Felix emphasized that Lampkin was convicted of being involved in the robbery, but not firing a weapon.
The person convicted of firing the gun that killed the Jimenez brothers is Marysville native Michael Owens. Court records show that on the night of the murders, Owens was found by law enforcement near the scene of the crime with gunshot wounds from a shoot-out that occurred during the robbery.
“They (Owens and Lampkin) went to the residence to commit a robbery. A gunfight erupted during the attempted robbery,” Yuba County District Attorney Clinton Curry told FOX40.com. “Leoncio or Alejandro managed to hit Owens three times prior to dying from their injuries.”
Curry said the former defendants knew what they were getting into.
“Lampkin and Owens both armed themselves with firearms and snuck up to the home of known drug dealers,” Curry said. “Committing an armed home-invasion robbery at night upon known drug dealers is about as dangerous a crime as you can commit. Lampkin and Owens committed the crime with complete indifference to whether the targets of the robbery lived or died.”
Lampkin was not located at the crime scene. However, court records say his DNA was found and used to connect him to the crime.
Owens was sentenced to three life terms without the possibility of parole.
“We do intend to call Owens as a witness in Lampkin’s case to try to help fill in some of the details of exactly how Lampkin participated in the robbery and murders,” Clinton said. “This is information that wasn’t available to us during the trial.”
Felix expressed dissatisfaction in the district attorney calling on Owens.
“I hate that they’re trying to pin them (Owens and Lampkin) against each other,” Felix said. “This isn’t a retrial. This is a resentencing based on new laws, but the DA keeps trying to find loopholes to not release my brother.”

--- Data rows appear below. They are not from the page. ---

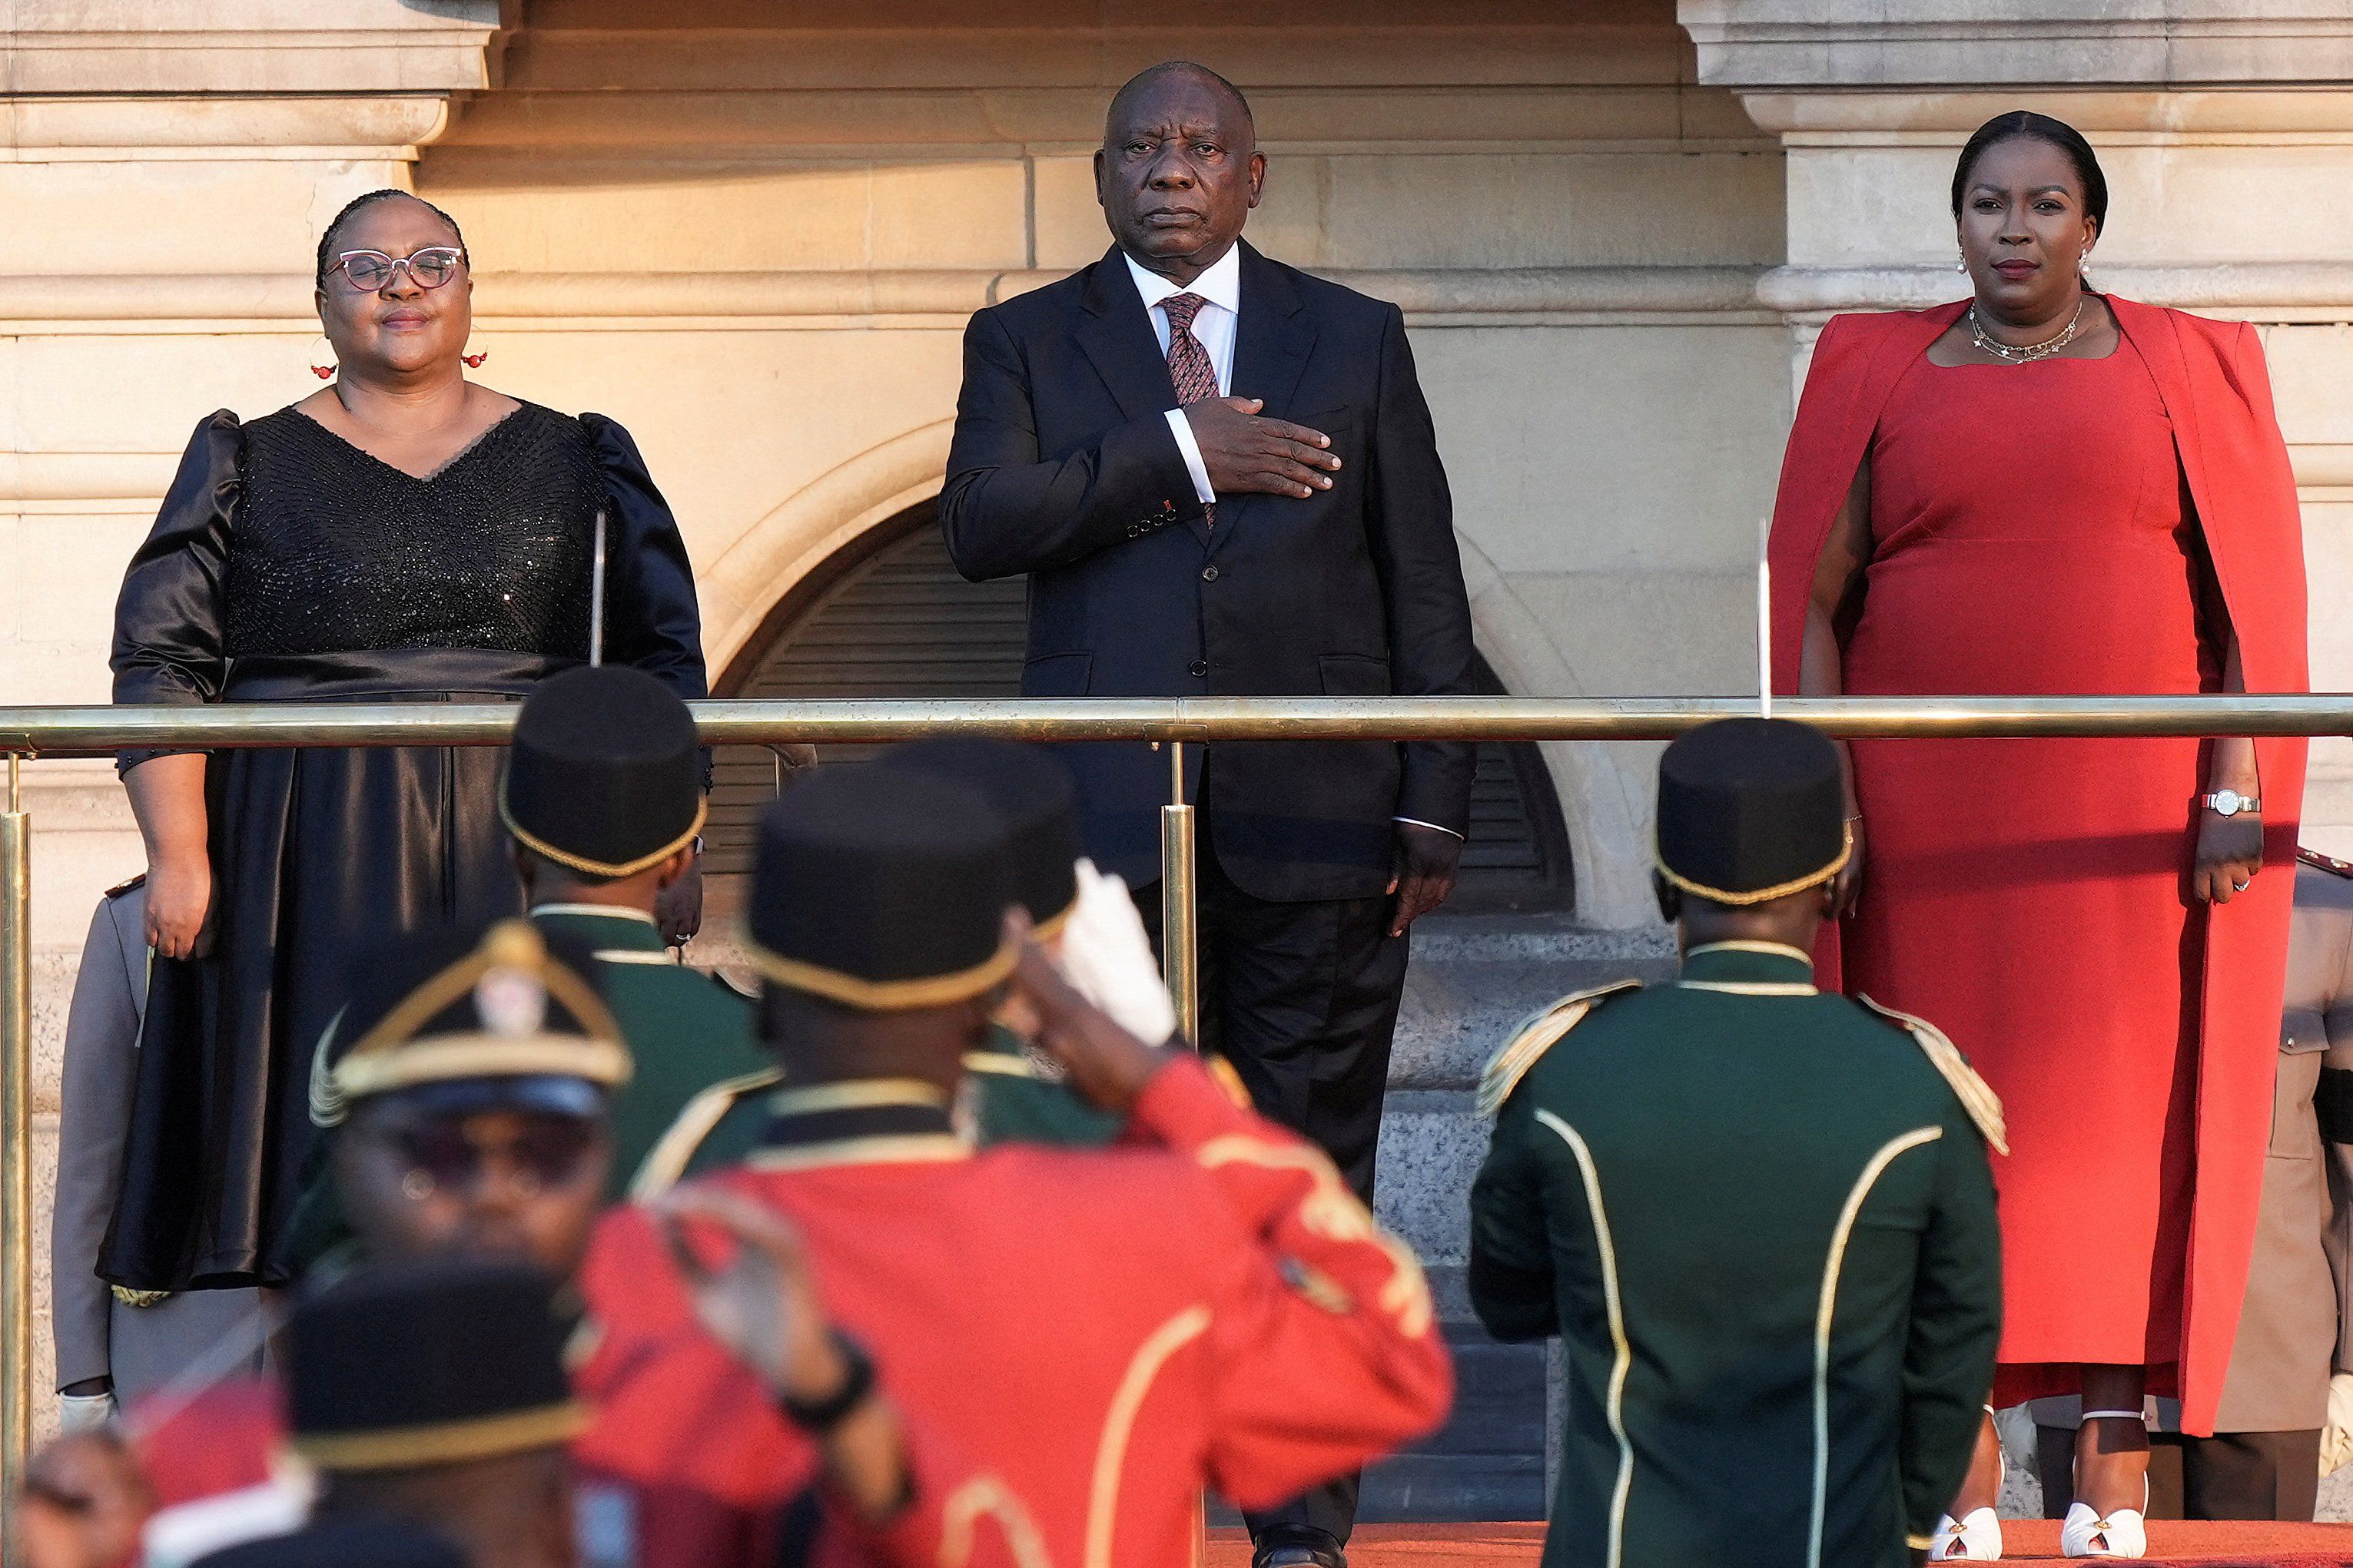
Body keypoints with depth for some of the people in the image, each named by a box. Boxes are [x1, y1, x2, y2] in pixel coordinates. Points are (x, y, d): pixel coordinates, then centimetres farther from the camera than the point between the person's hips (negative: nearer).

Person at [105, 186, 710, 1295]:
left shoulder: (575, 465, 12)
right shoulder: (249, 467, 9)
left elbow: (664, 663, 10)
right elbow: (161, 664, 4)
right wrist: (177, 857, -8)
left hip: (522, 873, 1)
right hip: (315, 880, -1)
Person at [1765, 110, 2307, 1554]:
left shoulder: (2180, 373, 6)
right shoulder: (1882, 378, 8)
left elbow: (2247, 596, 3)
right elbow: (1815, 599, 6)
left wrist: (2235, 791, -7)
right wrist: (1820, 799, -4)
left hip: (2130, 811, 0)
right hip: (1932, 817, 1)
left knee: (2130, 1119, -2)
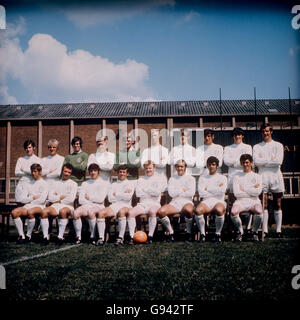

Felix said she knew Owens and his family and that she keeps Owens in her prayers. She said she would never want to paint Owens in a bad light and thinks that they both have served enough time.
“Laws at the time were made to keep minorities, Blacks and Latinos in prison for longer. They often weren’t given fair trials,” Felix said. “I’m not one to always talk about race. I have more conservative views but let’s be honest, Yuba County back then was very discriminatory. I went to school there with KKK members. This new law fixes that,” Felix said.
The district attorney is strongly opposed to the release of Lampkin. Curry said the new law is beneficial in some cases, but in Lampkin’s, it isn’t.
“At this point, we have zero belief that Lampkin would be safe if released back into the community,” Curry said. “When Lampkin committed the robbery in this case in 1998, it was known that he had committed another armed robbery and that he was a suspect in a 1994 murder committed in Sacramento. We know he was an extremely dangerous individual. We are not aware of any efforts Lampkin has made to rehabilitate himself.”
“The crime happened when he was in his youth. He was 22 then and now he’s near 50, Felix said. “I know the statistics of people who reoffend but those are mostly people who don’t have support. Leon has an established family who is willing to hire him as an employee and provide him with a place to live. I’m willing to take responsibility and risk my career for him. We have the resources to help integrate him back into society.”
Lampkin served part of his time in Northern California before being transferred to a facility six hours away- making it difficult for his family to visit, according to Felix. She added that if her brother is released he will not be “anywhere near Yuba County.”
An evidentiary for resentencing hearing was scheduled at 9 a.m. on Sept. 8 at Yuba County Superior Court, 215 5th Str., Marysville, however, it was continued to Sept. 29.